* _Passage_
Despite the omnipresence of other influential actors on the international plane, international law begins and ends with the sovereign state. The state is the heart and backbone the international legal order. But without sovereignty there is no international law. It is international law’s soul and bone marrow. Many have argued that the international legal order have undergone such fundamental challenges since 1945 that sovereignty should be replaced as the organizing principle of our world. But lets first be clear as to what it is.
The Meaning of Sovereignty
Sovereignty is the product of a gradual process of war, imperial conquest and religious rivalry that culminated in Westphalian peace treaties of 1648. That year is conveniently, yet erroneously used as the birth year of sovereignty and modern international law, also known as the Westphalian system. Its meaning can be best described in terms of its manifestations – internal- and external sovereignty. First, the state is the highest and exclusive governing authority on a given territory and over the population present (internal). No other state has authority in that space. Second, states are not subject to any higher authority in their international relations (external). In this sense, sovereignty signifies independence from other states.
Several legal principles that are fundamental to the international legal order flow from this understanding of sovereignty:
- The principle of non-intervention in the internal affairs of another state. Every sovereign State has the right ’to conduct its affairs without outside interference’. Coercion is key. As soon as a state attempts to coerce another state into doing something in a domestic matter, this principle is violated.
- The legal equality of states. Similar to the conception of individual liberty and equality, all states are equal to the law. Whether big or small, rich or poor. The most concrete evidence of this principle is the ‘one state, one vote’ rule in the United Nations General Assembly. See aso Article 2, paragraph 1 UN Charter.
- State consent is the basis for the binding legal nature of international law. A state can only be bound by a rule of international law if it has consented to being bound, even if the rule is established in customary and therefore unwritten law.

* _Activity_
According to the passage on sovereignty, what is the most concrete evidence of the legal equality of states? The listing has no connection to the sovereignty passage.

* _Data records_

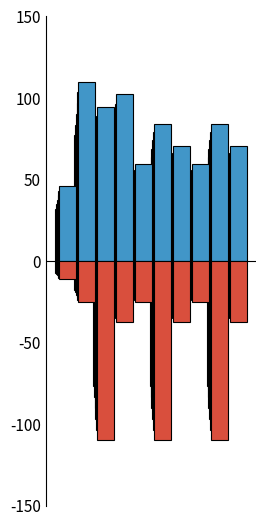

What is the total value across all series at 7?

34.2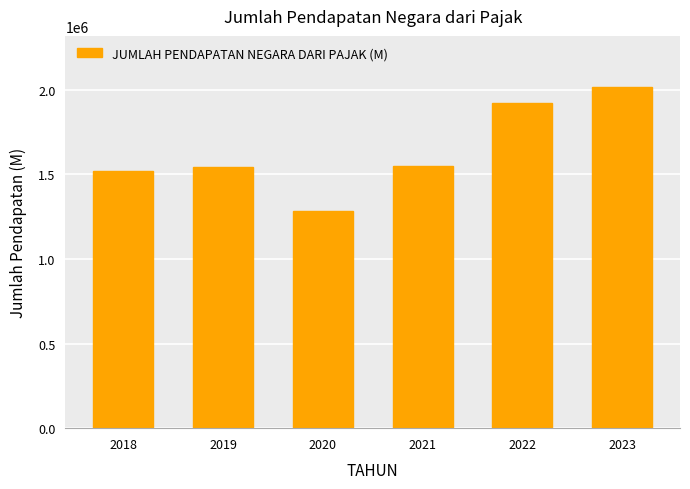

Where does the data first go above 1547841?

2021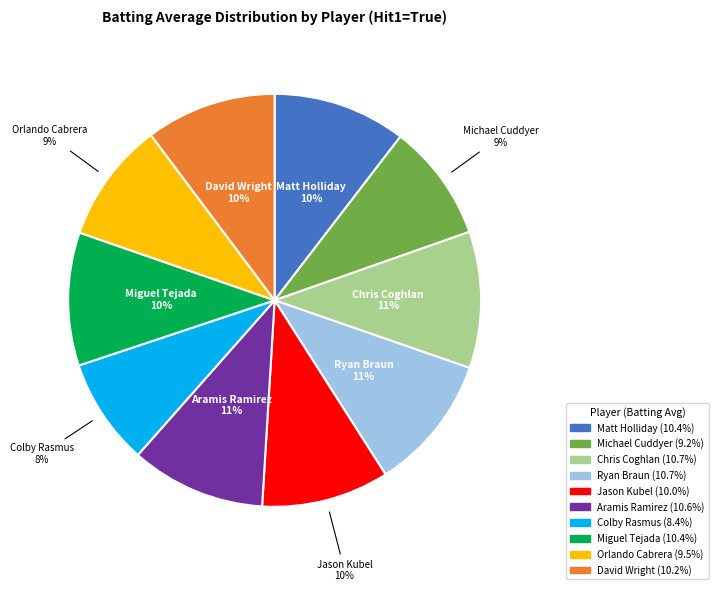

Is there any slice that represents more than half of the pie?

No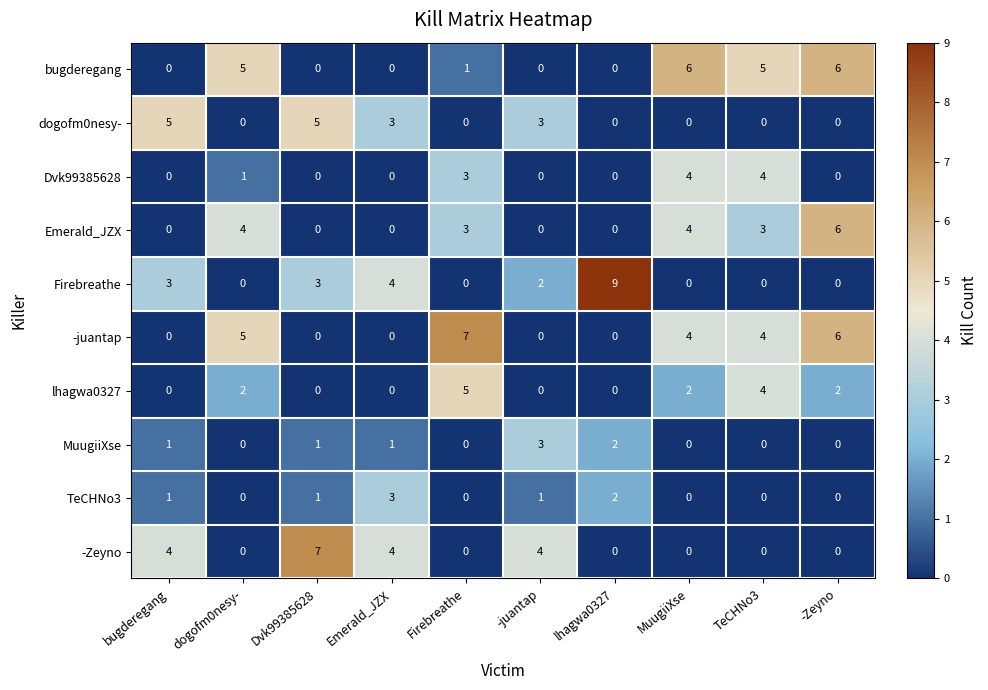

Which series has the widest spread of values?

Firebreathe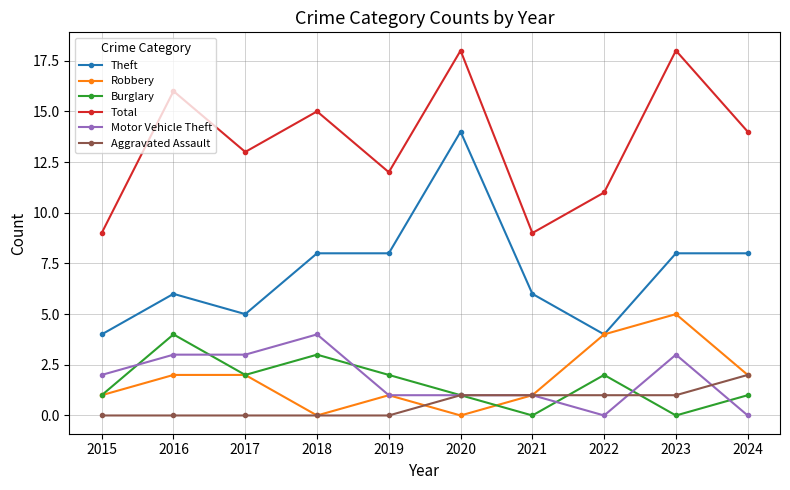

True or false: Theft and Burglary cross at least once.

False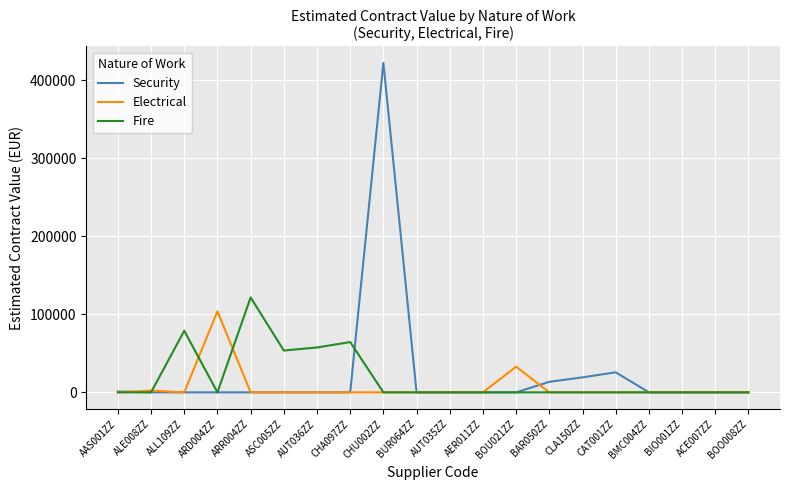

At which category is the sum across all series the highest?

CHU002ZZ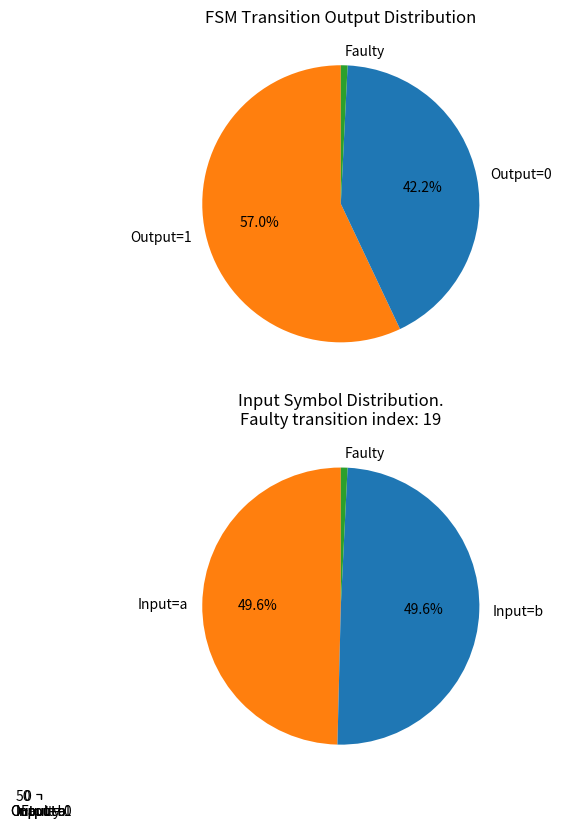

To the nearest percent, what is the average slice percentage?

33%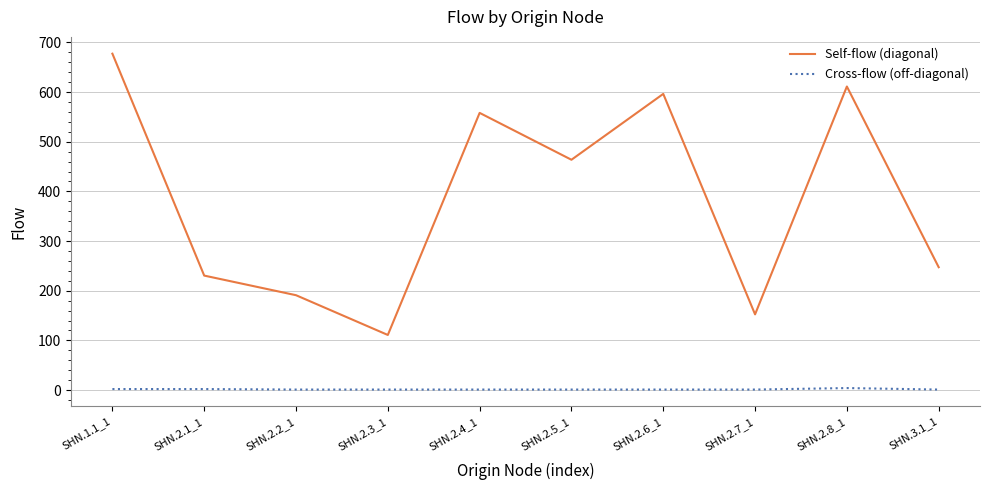

Does the chart have visible grid lines?

Yes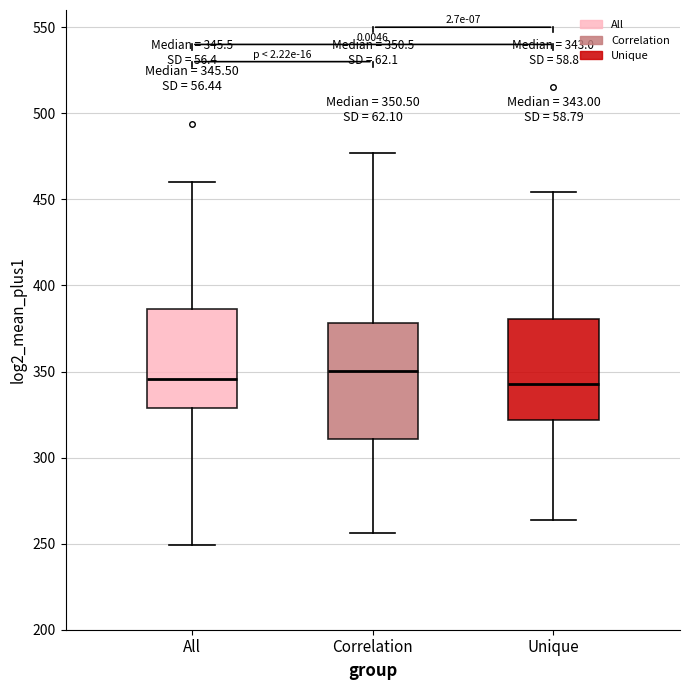

Which box is the tallest, from its lower edge to its upper edge?

Correlation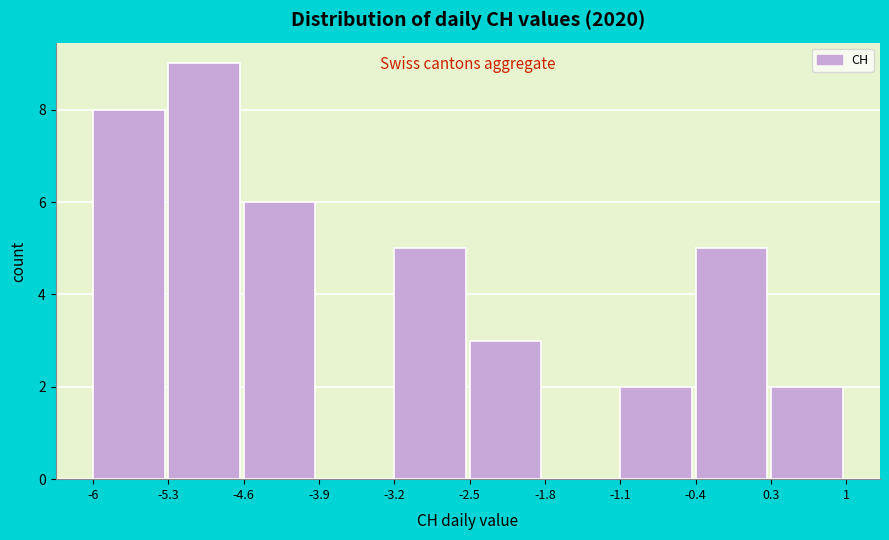

Over which range of the x-axis is the bar tallest?

-5.3 to -4.6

* _Solution for this exercise_
The "one state, one vote" rule in the United Nations General Assembly.